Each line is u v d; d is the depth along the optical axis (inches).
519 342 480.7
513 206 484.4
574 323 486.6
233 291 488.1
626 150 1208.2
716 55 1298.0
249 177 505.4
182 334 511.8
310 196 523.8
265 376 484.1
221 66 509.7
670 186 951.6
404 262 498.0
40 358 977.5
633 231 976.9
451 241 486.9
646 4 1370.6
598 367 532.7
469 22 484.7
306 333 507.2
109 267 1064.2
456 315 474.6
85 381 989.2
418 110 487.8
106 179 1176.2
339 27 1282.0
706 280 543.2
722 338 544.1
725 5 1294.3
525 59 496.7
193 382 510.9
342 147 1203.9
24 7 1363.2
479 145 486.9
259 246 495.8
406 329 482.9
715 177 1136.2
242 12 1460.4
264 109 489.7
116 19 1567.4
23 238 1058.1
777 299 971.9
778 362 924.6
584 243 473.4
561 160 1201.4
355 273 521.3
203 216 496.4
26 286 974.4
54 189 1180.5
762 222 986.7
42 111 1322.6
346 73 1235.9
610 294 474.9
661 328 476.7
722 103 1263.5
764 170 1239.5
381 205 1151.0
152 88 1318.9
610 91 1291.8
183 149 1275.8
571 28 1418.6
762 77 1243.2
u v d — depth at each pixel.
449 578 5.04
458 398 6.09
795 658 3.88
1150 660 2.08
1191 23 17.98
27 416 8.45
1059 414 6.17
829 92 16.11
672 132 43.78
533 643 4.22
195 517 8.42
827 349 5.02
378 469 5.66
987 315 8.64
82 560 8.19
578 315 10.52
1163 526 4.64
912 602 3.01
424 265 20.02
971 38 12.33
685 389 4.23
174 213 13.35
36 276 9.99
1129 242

WHAT TO WORK ON:
When the word "depth" appears in a line of the listing, pull that line out.

EXERCISE RESULT:
Each line is u v d; d is the depth along the optical axis (inches).
u v d — depth at each pixel.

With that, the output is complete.